Thermophilic bacteria capable of growing on aromatic and aliphatic nitriles as sole carbon and nitrogen sources were isolated from terrestrial hydrothermal sources. Aliphatic "nitrilase" activities were constitutive while distinct aromatic "nitrilase" activities were inducible by benzonitrile but not acetonitrile. Addition of benzonitrile completely and irreversibly inhibited "acetonitrilase" activity.

Chromatographic separation revealed the presence of two nitrile degrading enzyme systems; an aliphatic nitrile-specific hydratase/arnidase complex (RCN → RCONH2 → RCOOH) and an aromatic-specific nitrilase (RCN → RCOOH). The subunit composition of the nitrile hydrarases (α2β2) was similar to mesophilic homologues. N-terminal sequence analysis of theβ subunit showed 75% homology with the Rhodococcus nitrile hydrarase, while theα subunit showed no significant homology to any published sequence.

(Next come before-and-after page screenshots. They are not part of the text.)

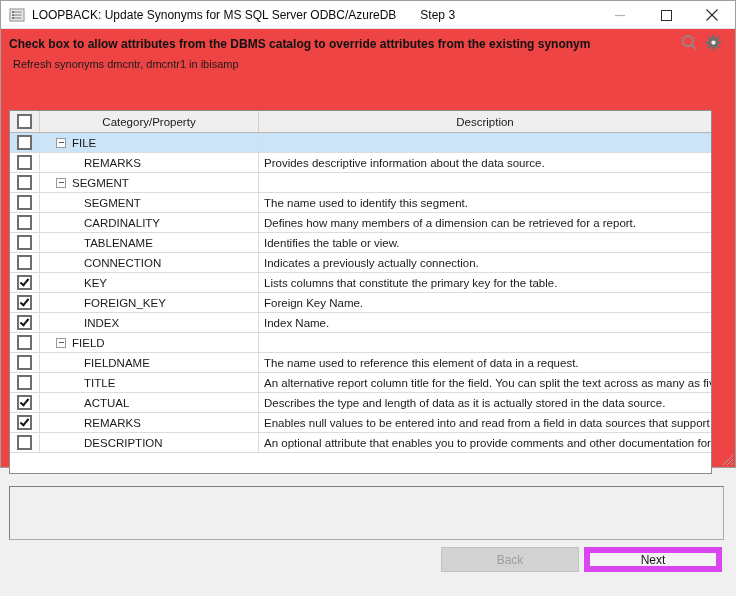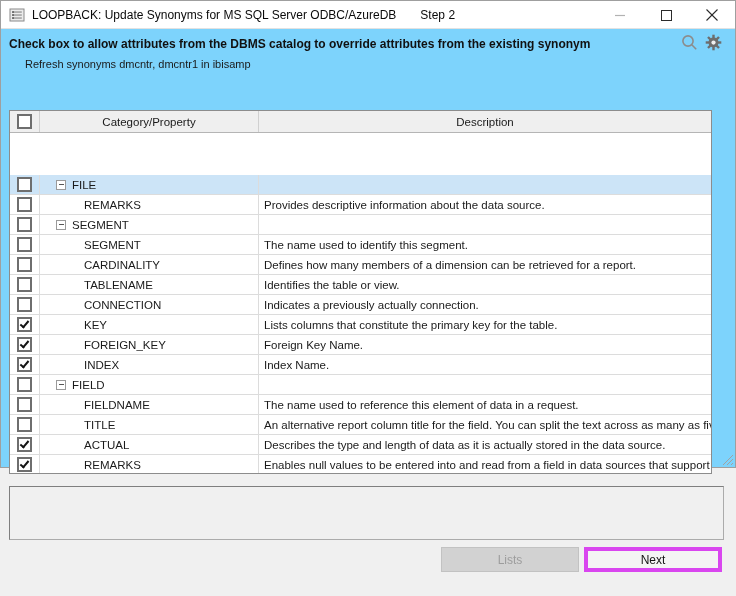--- a/index.html
+++ b/index.html
@@ -5,50 +5,50 @@
   * { box-sizing: border-box; }
   html,body { margin:0; padding:0; }
   body {
     width:736px; height:596px; overflow:hidden;
     font-family:"Liberation Sans", sans-serif;
     background:#f0f0f0; color:#1a1a1a;
     -webkit-font-smoothing:antialiased;
   }
   .window {
     position:relative; width:736px; height:468px;
-    border:1px solid #9f9f9f; background:#7dd3fc;padding-left:44px;
+    border:1px solid #9f9f9f; background:#ef4444;padding-left:44px;
   }
   
   .titlebar {
     position:absolute; left:0; top:0; width:100%; height:28px;
     background:#ffffff; border-bottom:1px solid #e2e2e2;
     display:flex; align-items:center;
   }
   .app-icon { margin-left:8px; width:16px; height:16px; flex:none; }
   .title-text { margin-left:7px; font-size:12px; color:#0a0a0a; white-space:nowrap; }
   .step-text { margin-left:24px; font-size:12px; color:#0a0a0a; }
   .caption-btns { position:absolute; right:0; top:0; height:28px; display:flex; }
   .cap-btn { width:46px; height:28px; display:flex; align-items:center; justify-content:center; }
   
   .instruction {
     position:absolute; left:8px; top:36px; font-size:12px; font-weight:bold;
     color:#111; white-space:nowrap;
   }
-  .subtitle { position:absolute; left:24px; top:57px; font-size:11px; color:#1a1a1a; }
+  .subtitle { position:absolute; left:12px; top:57px; font-size:11px; color:#1a1a1a; }
   .band-icons { position:absolute; top:33px; right:13px; display:flex; gap:7px; align-items:center; }
   
   .grid {
     position:absolute; left:8px; top:109px; width:703px; height:364px;
     border:1px solid #8c8c8c; background:#ffffff; overflow:hidden;
     font-size:11.5px;
   }
   .thead { display:flex; height:22px; background:#efefef; border-bottom:1px solid #b5b5b5; }
   .thead .cell { display:flex; align-items:center; justify-content:center; color:#1a1a1a; }
   .trow { display:flex; height:20px; border-bottom:1px solid #dcdcdc; background:#fff; }
-  .trow.selected { background:#cce4f7;margin-top:42px; }
+  .trow.selected { background:#cce4f7; }
   .cell { height:100%; overflow:hidden; }
   .check-cell { width:30px; flex:none; border-right:1px solid #dcdcdc;
     display:flex; align-items:center; justify-content:center; }
   .thead .check-cell, .thead .cat-cell { border-right:1px solid #d0d0d0; }
   .cat-cell { width:219px; flex:none; border-right:1px solid #dcdcdc;
     display:flex; align-items:center; white-space:nowrap; }
   .desc-cell { width:452px; flex:none; display:flex; align-items:center;
     padding-left:5px; white-space:nowrap; }
   .cat-cell.group { padding-left:16px; }
   .cat-cell.child { padding-left:44px; }
@@ -74,40 +74,40 @@
     background:#f0f0f0; border:1px solid #ababab;
     border-top-color:#7f7f7f; border-left-color:#7f7f7f;
   }
   
   .btn {
     position:absolute; top:546px; width:138px; height:25px;
     font-size:12px; display:flex; align-items:center; justify-content:center;
     font-family:"Liberation Sans", sans-serif;
   }
   .btn-back { left:440px; background:#d2d2d2; border:1px solid #c2c2c2; color:#9d9d9d; }
-  .btn-next { left:583px; background:#f4f4f4; border:4px solid #d946ef; color:#141414; }
+  .btn-next { left:583px; background:#f4f4f4; border:6px solid #d946ef; color:#141414; }
   .resize-grip { position:absolute; right:2px; bottom:2px; width:12px; height:12px; }
 </style>
 </head>
 <body>
 
 <div class="window">
 
   <div class="titlebar">
     <svg class="app-icon" viewBox="0 0 16 16">
       <rect x="1" y="2" width="14" height="12" fill="#ececec" stroke="#8a8a8a"></rect>
       <rect x="3.2" y="4.2" width="9.6" height="1.7" fill="#a9a9a9"></rect>
       <rect x="3.2" y="7.2" width="9.6" height="1.7" fill="#a9a9a9"></rect>
       <rect x="3.2" y="10.2" width="9.6" height="1.7" fill="#a9a9a9"></rect>
       <rect x="3.2" y="4.2" width="1.7" height="1.7" fill="#5c5c5c"></rect>
       <rect x="3.2" y="7.2" width="1.7" height="1.7" fill="#5c5c5c"></rect>
       <rect x="3.2" y="10.2" width="1.7" height="1.7" fill="#5c5c5c"></rect>
     </svg>
     <span class="title-text">LOOPBACK: Update Synonyms for MS SQL Server ODBC/AzureDB</span>
-    <span class="step-text">Step 2</span>
+    <span class="step-text">Step 3</span>
     <div class="caption-btns">
       <div class="cap-btn">
         <svg width="11" height="11" viewBox="0 0 11 11">
             <line x1="0" y1="5.5" x2="10" y2="5.5" stroke="#b2b2b2" stroke-width="1.2"></line>
           </svg>
       </div>
       <div class="cap-btn">
         <svg width="11" height="11" viewBox="0 0 11 11">
             <rect x="0.5" y="0.5" width="10" height="10" fill="none" stroke="#2b2b2b" stroke-width="1"></rect>
           </svg>
@@ -312,21 +312,21 @@
           <div class="cell cat-cell child">
             <span>DESCRIPTION</span>
           </div>
           <div class="cell desc-cell">An optional attribute that enables you to provide comments and other documentation for a ...</div>
         </div>
       </div>
   </div>
 
   <div class="message-panel"></div>
 
-  <button class="btn btn-back" aria-disabled="true">Lists</button>
+  <button class="btn btn-back" aria-disabled="true">Back</button>
   <button class="btn btn-next">Next</button>
 
   <svg class="resize-grip" viewBox="0 0 12 12">
     <line x1="2" y1="12" x2="12" y2="2" stroke="#a2a2a2" stroke-width="1"></line>
     <line x1="6" y1="12" x2="12" y2="6" stroke="#a2a2a2" stroke-width="1"></line>
     <line x1="10" y1="12" x2="12" y2="10" stroke="#a2a2a2" stroke-width="1"></line>
   </svg>
 
 </div>
 

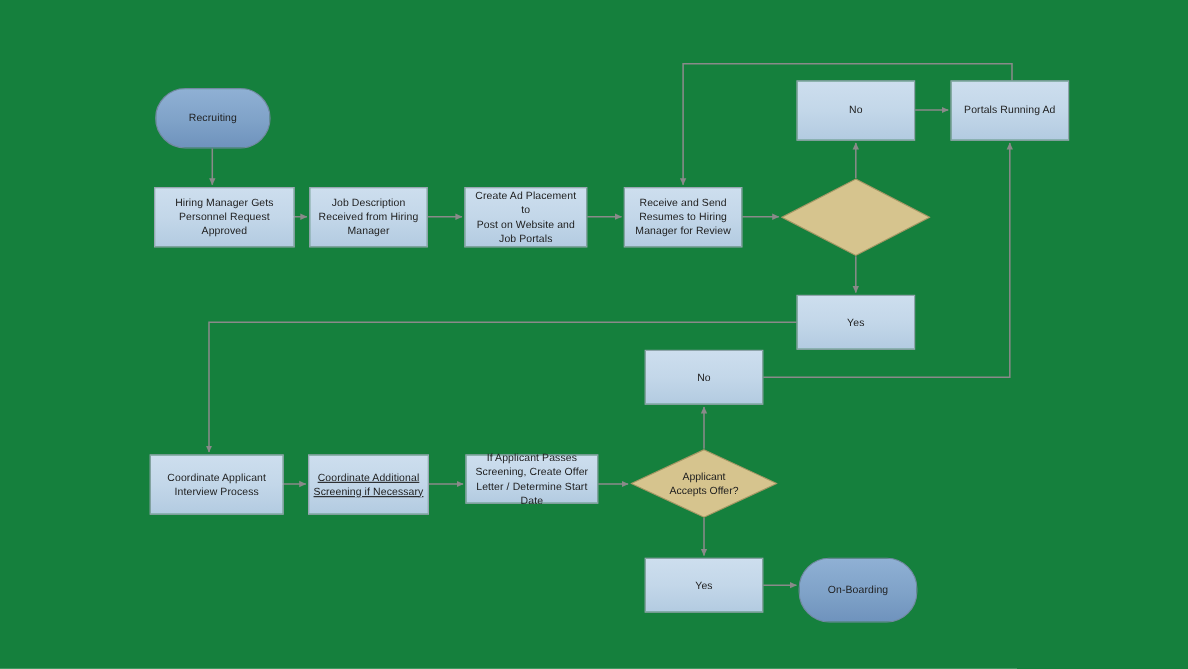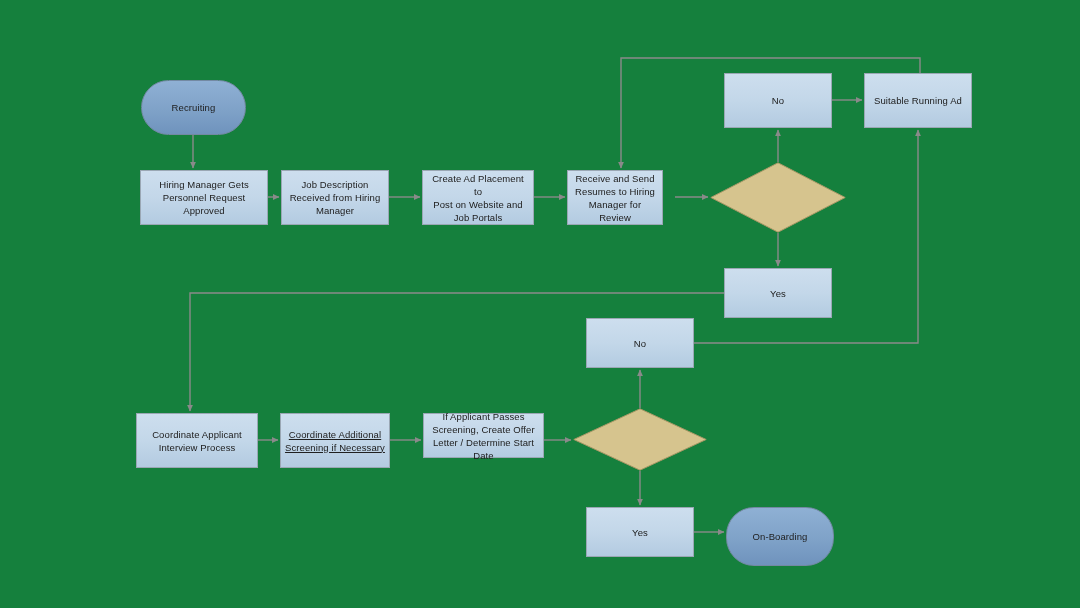--- a/index.html
+++ b/index.html
@@ -124,35 +124,35 @@
       <div class="node proc" style="left: 281px; top: 170px; width: 108px; height: 55px;">
         <span class="node-label">Job Description
 Received from Hiring
 Manager</span>
       </div>
       <div class="node proc" style="left: 422px; top: 170px; width: 112px; height: 55px;">
         <span class="node-label">Create Ad Placement to
 Post on Website and
 Job Portals</span>
       </div>
-      <div class="node proc" style="left: 567px; top: 170px; width: 96px; height: 55px;">
+      <div class="node proc" style="left: 567px; top: 170px; width: 108px; height: 55px;">
         <span class="node-label">Receive and Send
 Resumes to Hiring
 Manager for Review</span>
       </div>
       <div class="decision" style="left: 710px; top: 162px; width: 136px; height: 71px;">
         <svg class="dia-shape" viewBox="0 0 136 71" preserveAspectRatio="none">
           <polygon points="68,0.8 135.2,35.5 68,70.2 0.8,35.5" fill="#d6c48e" stroke="#a79765" stroke-width="1"></polygon>
         </svg>
       </div>
       <div class="node proc" style="left: 724px; top: 73px; width: 108px; height: 55px;">
         <span class="node-label">No</span>
       </div>
       <div class="node proc" style="left: 864px; top: 73px; width: 108px; height: 55px;">
-        <span class="node-label">Suitable Running Ad</span>
+        <span class="node-label">Portals Running Ad</span>
       </div>
       <div class="node proc" style="left: 724px; top: 268px; width: 108px; height: 50px;">
         <span class="node-label">Yes</span>
       </div>
       <div class="node proc" style="left: 586px; top: 318px; width: 108px; height: 50px;">
         <span class="node-label">No</span>
       </div>
       <div class="node proc" style="left: 136px; top: 413px; width: 122px; height: 55px;">
         <span class="node-label">Coordinate Applicant
 Interview Process</span>
@@ -164,20 +164,22 @@
       <div class="node proc" style="left: 423px; top: 413px; width: 121px; height: 45px;">
         <span class="node-label">If Applicant Passes
 Screening, Create Offer
 Letter / Determine Start
 Date</span>
       </div>
       <div class="decision" style="left: 573px; top: 408px; width: 134px; height: 63px;">
         <svg class="dia-shape" viewBox="0 0 134 63" preserveAspectRatio="none">
           <polygon points="67,0.8 133.2,31.5 67,62.2 0.8,31.5" fill="#d6c48e" stroke="#a79765" stroke-width="1"></polygon>
         </svg>
+        <span class="node-label">Applicant
+Accepts Offer?</span>
       </div>
       <div class="node proc" style="left: 586px; top: 507px; width: 108px; height: 50px;">
         <span class="node-label">Yes</span>
       </div>
       <div class="node term" style="left: 726px; top: 507px; width: 108px; height: 59px;">
         <span class="node-label">On-Boarding</span>
       </div>
     </div>
 </div>
 

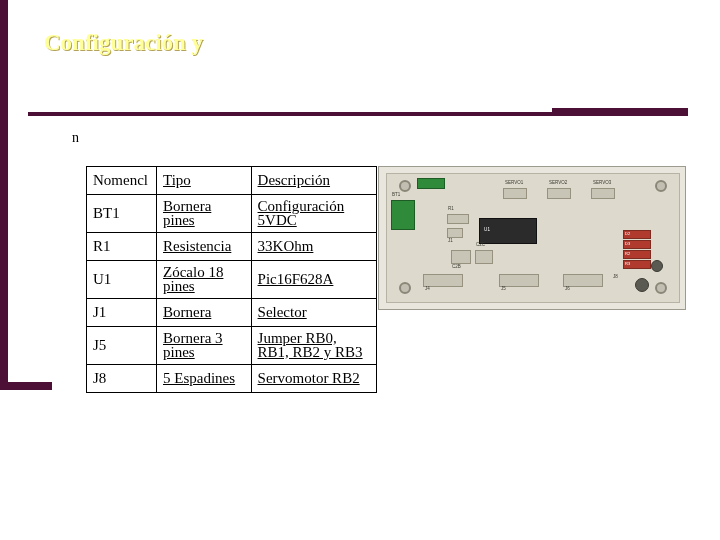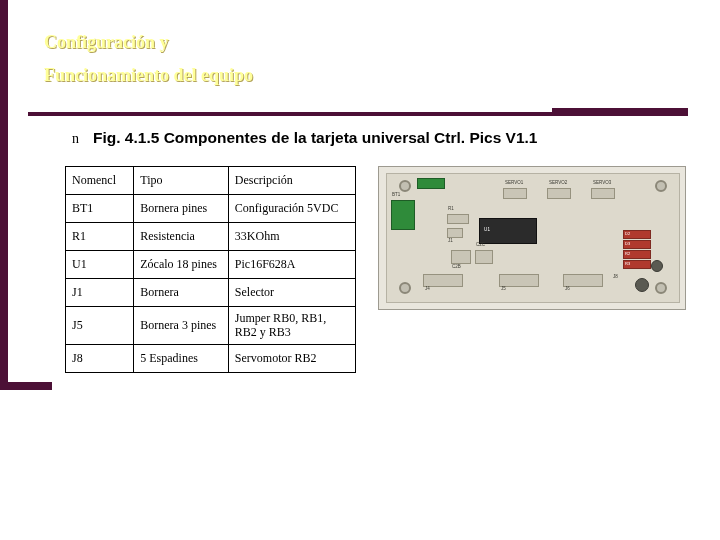--- a/index.html
+++ b/index.html
@@ -35,21 +35,21 @@
 
   
   .title {
     position: absolute;
     left: 44px;
     top: 26px;
     width: 640px;
     color: #ffff99;
     font-family: "Liberation Serif", serif;
     font-weight: bold;
-    font-size: 18px;
+    font-size: 23px;
     line-height: 33px;
     text-shadow: 1px 1px 0 #b3a35a;
   }
   .title .line2 { display: block; }
 
   
   .title-rule {
     position: absolute;
     left: 28px;
     top: 112px;
@@ -86,43 +86,43 @@
     font-family: "Liberation Sans", sans-serif;
     font-weight: bold;
     font-size: 15.5px;
     color: #000000;
     line-height: 20px;
   }
 
   
   .comp-table {
     position: absolute;
-    left: 65px;
+    left: 86px;
     top: 166px;
     width: 291px;
     border-collapse: collapse;
     font-family: "Liberation Serif", serif;
-    font-size: 12px;
+    font-size: 15px;
     color: #000000;
     background: #ffffff;
   }
   .comp-table td, .comp-table th {
     border: 1px solid #000000;
     padding: 4px 6px 5px 6px;
     vertical-align: middle;
     text-align: left;
     font-weight: normal;
     line-height: 14px;
   }
   .comp-table th {
     height: 18px;
   }
   .comp-table td.c0, .comp-table th.c0 { width: 58px; }
-  .comp-table td.c1, .comp-table th.c1 { width: 88px; }
-  .comp-table td.c2, .comp-table th.c2 { width: 125px; }
+  .comp-table td.c1, .comp-table th.c1 { width: 88px; text-decoration: underline; }
+  .comp-table td.c2, .comp-table th.c2 { width: 125px; text-decoration: underline; }
   .comp-table tr { height: 28px; }
   .comp-table tr.tall { height: 36px; }
   .center { text-align: center; }
 
   
   .board {
     position: absolute;
     left: 378px;
     top: 166px;
     width: 306px;
@@ -196,28 +196,26 @@
   }
 </style>
 </head>
 <body>
 
 <div class="left-bar"></div>
 <div class="left-bar-bottom"></div>
 
 <div class="title">
   <span>Configuración y</span>
-  <span class="line2">Funcionamiento del equipo</span>
 </div>
 <div class="title-rule-shadow"></div>
 <div class="title-rule"></div>
 
 <div class="bullet-row">
   <span class="bullet-mark">n</span>
-  <span class="bullet-text">Fig. 4.1.5 Componentes de la tarjeta universal Ctrl. Pics V1.1</span>
 </div>
 
 <table class="comp-table">
   <thead>
     <tr>
       <th class="c0">Nomencl</th>
       <th class="c1">Tipo</th>
       <th class="c2">Descripción</th>
     </tr>
   </thead>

The stabilities of the various nitrile-degrading enzymes in cell-encapsulated, crude cell extract and purified forms were compatible with the thermal origins of the source organisms (e.g., t1/2 (50℃) = 2.5h; t1/2 (37℃) = 45h), very substantially greater than the mesophilic homologues.

The nitrile hydratases showed broad specificity for short and long chain mono- and dinitriles and cyclic aliphatic nitriles. Specific activities on acrylonitrile were comparable with published data on mesophilic enzymes. Immobilised whole cell preparations were capable of converting acrylonitrile to acrylic acid at substrate concentrations up to 750 mM. Addition of low concentrations of urea substantially inhibited intracellular amidase activity resulting in accumulation of acrylamide.